‘Māori do well under National governments’ - PM as ‘carkoi’ rolls across the motu

Supporters of kaupapa Māori are taking to the countrys roads to voice their opposition to government plans they say undermines Māori

Prime Minister Christopher Luxon doesn’t anticipate today’s protest by Māori against his government’s policies will be a continuing feature of his term in office.

A nationwide ‘call to action’, supported by Te Pāti Māori, has seen hundreds of people take to their vehicles and disrupt traffic flows in many of the main centres, and some regional towns this morning, in a stand against what Te Pāti Māori president John Tamihere calls a coalition anchored on anti-Māori sentiment.

Luxon, however, said his government was focused on delivering outcomes that will benefit Māori and non-Māori New Zealanders.

“I’ve been trying to be really clear with New Zealanders, this country needs a turnaround. The one word we have to focus on is delivery, and actually getting things done for them.”

When asked by media what he made of protests being organised so soon into his Prime Ministership and if it would plague his time leading the government, he disagreed.

“We are here to get things done for the New Zealand people, whether they’re Māori or non-Māori. We want to see outcomes improve for everybody.

“What I want Māori and iwi across the country to understand is we are deeply committed to improving outcomes for Māori. Period. What I said to you before was I don’t think the last six years have been good for Māori. I think Māori have very well particularly under National-led governments in the past, and I they think they are going to continue to do so.”

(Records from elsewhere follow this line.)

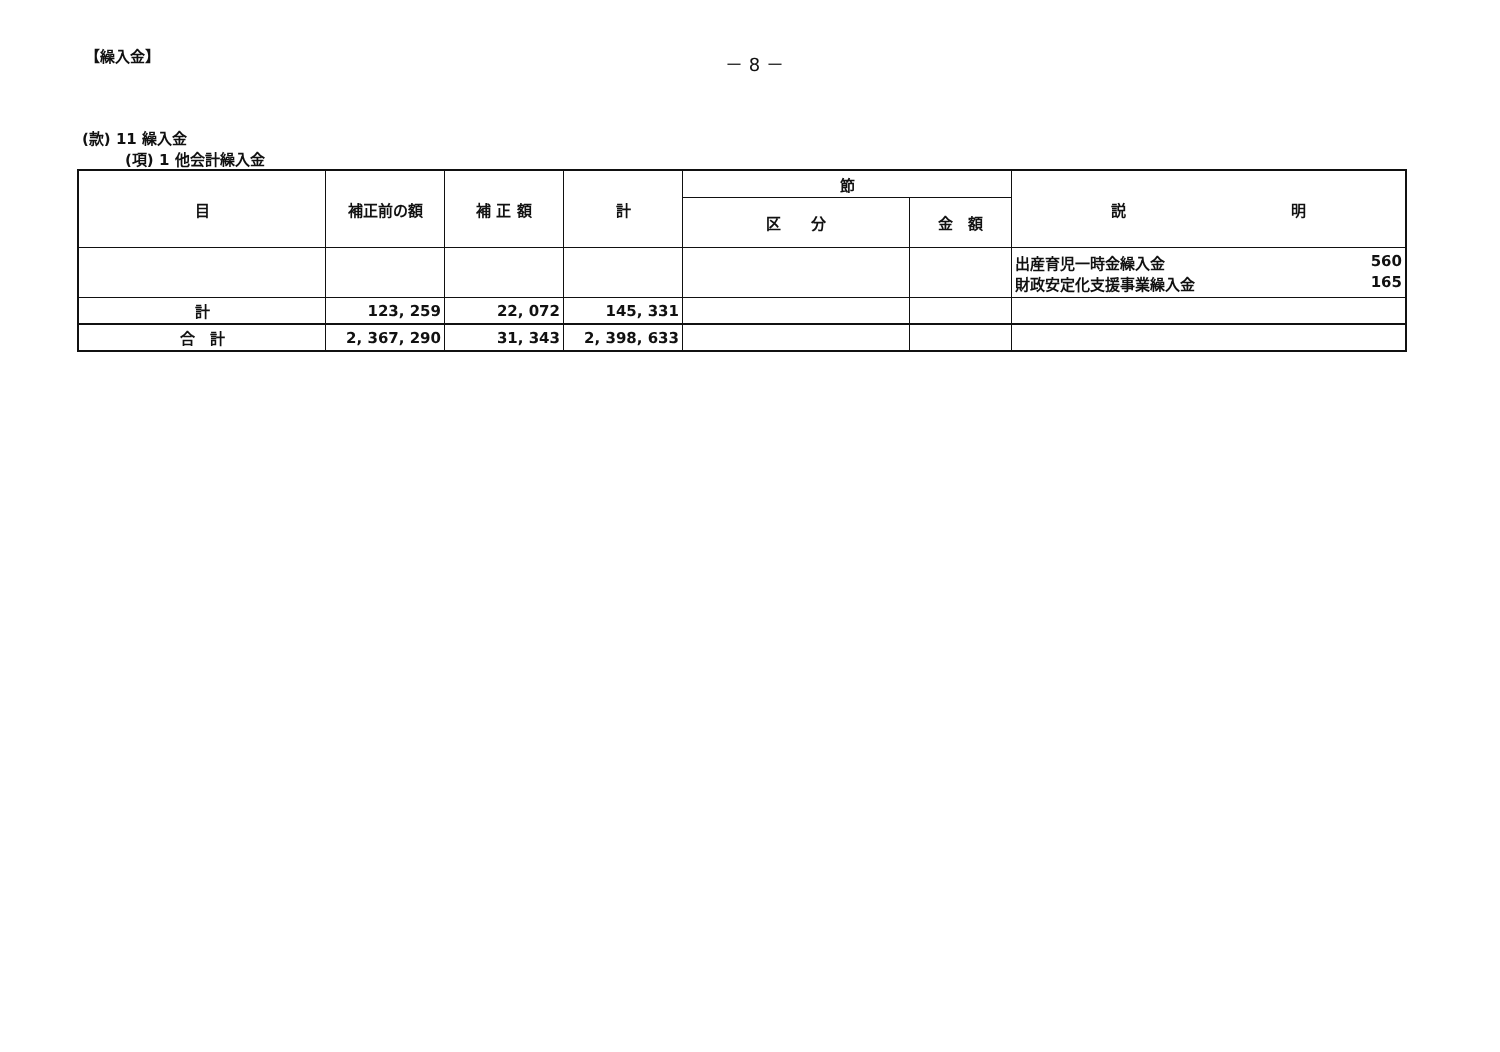【繰入金】
－ 8 －
(款) 11 繰入金
(項) 1 他会計繰入金
| 目 | 補正前の額 | 補 正 額 | 計 | 節 | | 説 明 |
| --- | --- | --- | --- | --- | --- | --- |
| | | | | 区 分 | 金 額 | |
| | | | | | | 出産育児一時金繰入金 560 財政安定化支援事業繰入金 165 |
| 計 | 123, 259 | 22, 072 | 145, 331 | | | |
| 合 計 | 2, 367, 290 | 31, 343 | 2, 398, 633 | | | |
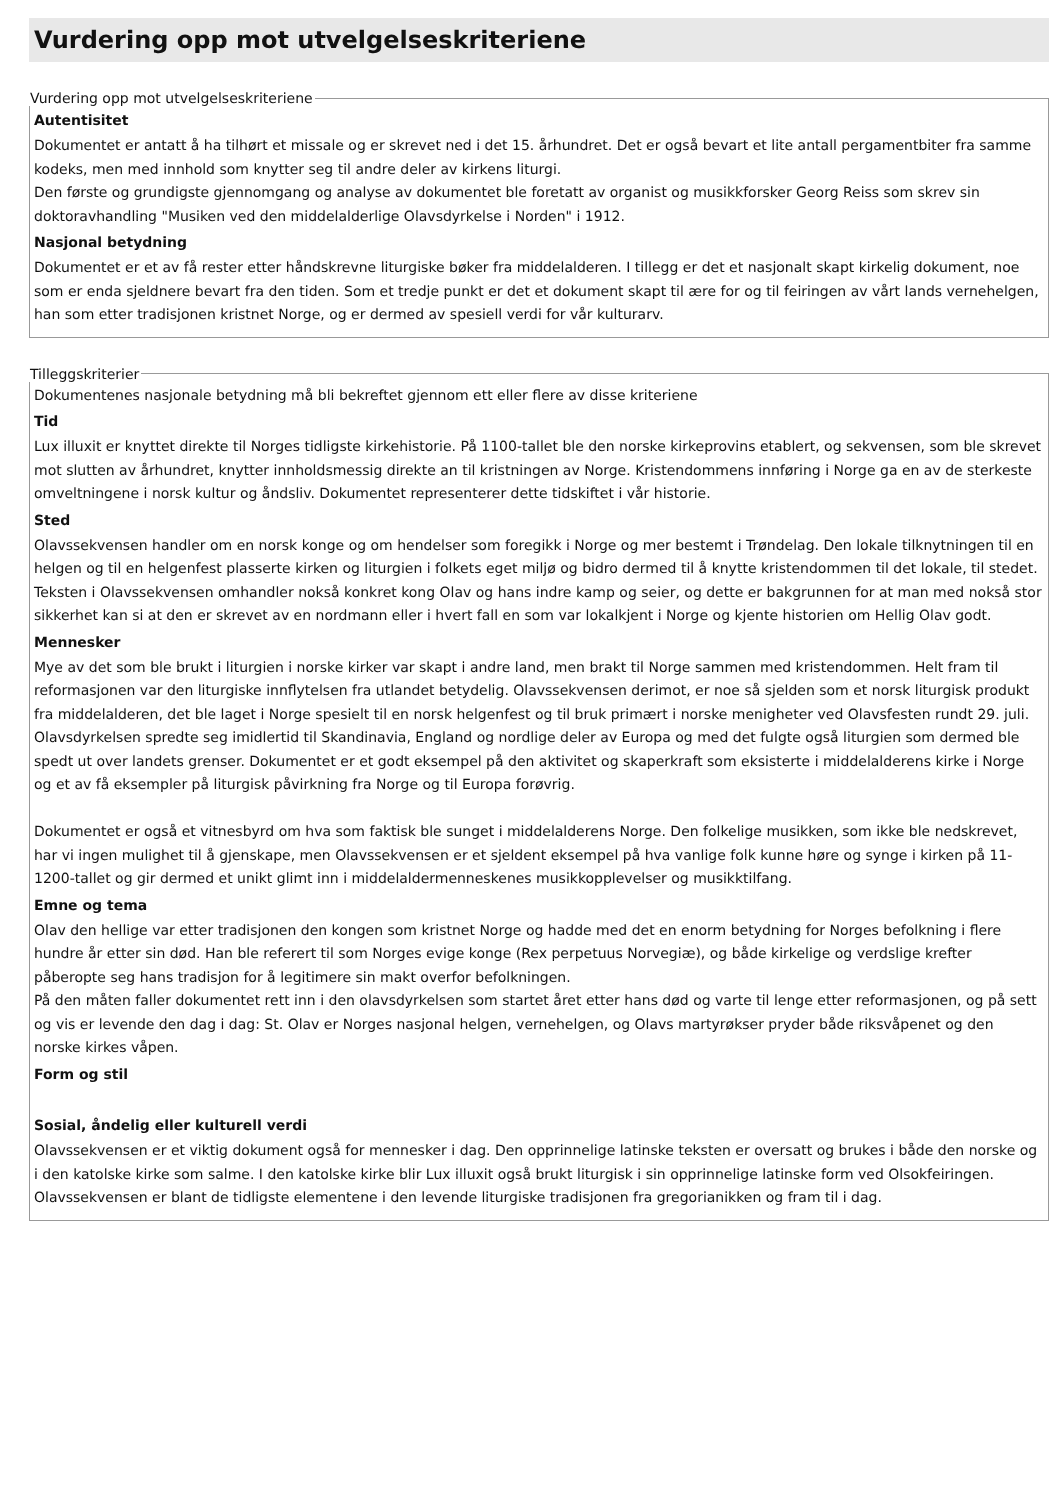Vurdering opp mot utvelgelseskriteriene
Vurdering opp mot utvelgelseskriteriene
Autentisitet
Dokumentet er antatt å ha tilhørt et missale og er skrevet ned i det 15. århundret. Det er også bevart et lite antall pergamentbiter fra samme kodeks, men med innhold som knytter seg til andre deler av kirkens liturgi.
Den første og grundigste gjennomgang og analyse av dokumentet ble foretatt av organist og musikkforsker Georg Reiss som skrev sin doktoravhandling "Musiken ved den middelalderlige Olavsdyrkelse i Norden" i 1912.
Nasjonal betydning
Dokumentet er et av få rester etter håndskrevne liturgiske bøker fra middelalderen. I tillegg er det et nasjonalt skapt kirkelig dokument, noe som er enda sjeldnere bevart fra den tiden. Som et tredje punkt er det et dokument skapt til ære for og til feiringen av vårt lands vernehelgen, han som etter tradisjonen kristnet Norge, og er dermed av spesiell verdi for vår kulturarv.
Tilleggskriterier
Dokumentenes nasjonale betydning må bli bekreftet gjennom ett eller flere av disse kriteriene
Tid
Lux illuxit er knyttet direkte til Norges tidligste kirkehistorie. På 1100-tallet ble den norske kirkeprovins etablert, og sekvensen, som ble skrevet mot slutten av århundret, knytter innholdsmessig direkte an til kristningen av Norge. Kristendommens innføring i Norge ga en av de sterkeste omveltningene i norsk kultur og åndsliv. Dokumentet representerer dette tidskiftet i vår historie.
Sted
Olavssekvensen handler om en norsk konge og om hendelser som foregikk i Norge og mer bestemt i Trøndelag. Den lokale tilknytningen til en helgen og til en helgenfest plasserte kirken og liturgien i folkets eget miljø og bidro dermed til å knytte kristendommen til det lokale, til stedet.
Teksten i Olavssekvensen omhandler nokså konkret kong Olav og hans indre kamp og seier, og dette er bakgrunnen for at man med nokså stor sikkerhet kan si at den er skrevet av en nordmann eller i hvert fall en som var lokalkjent i Norge og kjente historien om Hellig Olav godt.
Mennesker
Mye av det som ble brukt i liturgien i norske kirker var skapt i andre land, men brakt til Norge sammen med kristendommen. Helt fram til reformasjonen var den liturgiske innflytelsen fra utlandet betydelig. Olavssekvensen derimot, er noe så sjelden som et norsk liturgisk produkt fra middelalderen, det ble laget i Norge spesielt til en norsk helgenfest og til bruk primært i norske menigheter ved Olavsfesten rundt 29. juli.
Olavsdyrkelsen spredte seg imidlertid til Skandinavia, England og nordlige deler av Europa og med det fulgte også liturgien som dermed ble spedt ut over landets grenser. Dokumentet er et godt eksempel på den aktivitet og skaperkraft som eksisterte i middelalderens kirke i Norge og et av få eksempler på liturgisk påvirkning fra Norge og til Europa forøvrig.
Dokumentet er også et vitnesbyrd om hva som faktisk ble sunget i middelalderens Norge. Den folkelige musikken, som ikke ble nedskrevet, har vi ingen mulighet til å gjenskape, men Olavssekvensen er et sjeldent eksempel på hva vanlige folk kunne høre og synge i kirken på 11-1200-tallet og gir dermed et unikt glimt inn i middelaldermenneskenes musikkopplevelser og musikktilfang.
Emne og tema
Olav den hellige var etter tradisjonen den kongen som kristnet Norge og hadde med det en enorm betydning for Norges befolkning i flere hundre år etter sin død. Han ble referert til som Norges evige konge (Rex perpetuus Norvegiæ), og både kirkelige og verdslige krefter påberopte seg hans tradisjon for å legitimere sin makt overfor befolkningen.
På den måten faller dokumentet rett inn i den olavsdyrkelsen som startet året etter hans død og varte til lenge etter reformasjonen, og på sett og vis er levende den dag i dag: St. Olav er Norges nasjonal helgen, vernehelgen, og Olavs martyrøkser pryder både riksvåpenet og den norske kirkes våpen.
Form og stil
Sosial, åndelig eller kulturell verdi
Olavssekvensen er et viktig dokument også for mennesker i dag. Den opprinnelige latinske teksten er oversatt og brukes i både den norske og i den katolske kirke som salme. I den katolske kirke blir Lux illuxit også brukt liturgisk i sin opprinnelige latinske form ved Olsokfeiringen. Olavssekvensen er blant de tidligste elementene i den levende liturgiske tradisjonen fra gregorianikken og fram til i dag.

Tamihere, speaking to on Monday, said the coalition between National, ACT and New Zealand First is one that was anchored on anti-Māori sentiment, evidenced by the policies all three parties agreed to first, which he said would set Māori back 35 years.

“We either lie down after 35 years of winning incremental, slow, painful change and then all of a sudden it gets turned over inside of three years by a minority-majority government.”

Protests under way

Police are advising commuters to allow additional time to reach their destinations this morning

Planned protests are now under way in locations across New Zealand., along with several other cities and towns.

In Auckland, the carkoi caused gridlock across the motorway network until the protest dispersed at about 8.40am.

No arrests were made.

Protesters at Parliament.

More than 1000 protesters gathered on the Aurora Terrace overbridge to signal to motorway traffic their protest and then began to march on Parliament.

An RNZ reporter at the scene, Tessa Guest, says the crowd has swelled to more than 600 people. They were singing waiata, whooping and waving signs as they reached Parliament.

Police blocked off some side streets.

A surprise hotbed of protest was Whangarei where 30 protestors had been expected and 600 turned up.

Meanwhile the protest has spread to Nelson this morning and a hikoi is planned to meet at Christchurch’s Bridge of Remembrance at 5.30pm.

Public servants backed to protest on their own time

Meanwhile the Public Service Association today told members it supports workers standing up against attempts to undermine the promotion of te Ao Maōri, te reo and Te Tiriti o Waitangi.

“The removal of Te Aka Whaiora and removal of te reo Māori in the public service are exampoles of actions designed to undermin e the legitimate aspirations of Maōri and honouring te Tiriti including the use of te reo Māori. These are repressive actions out of step with the bicultural heritage of New Zealand and the values of most of us,” it said in an email to members.

It emphasised that public servants had the same right of political expression outside the workplace as other people.

However, it pointed out that public servants taking part in protests should ensure they werren’t wearing logos, lanyards or uniforms associated with work and they should keep their social media away from their required neutral role as public servants.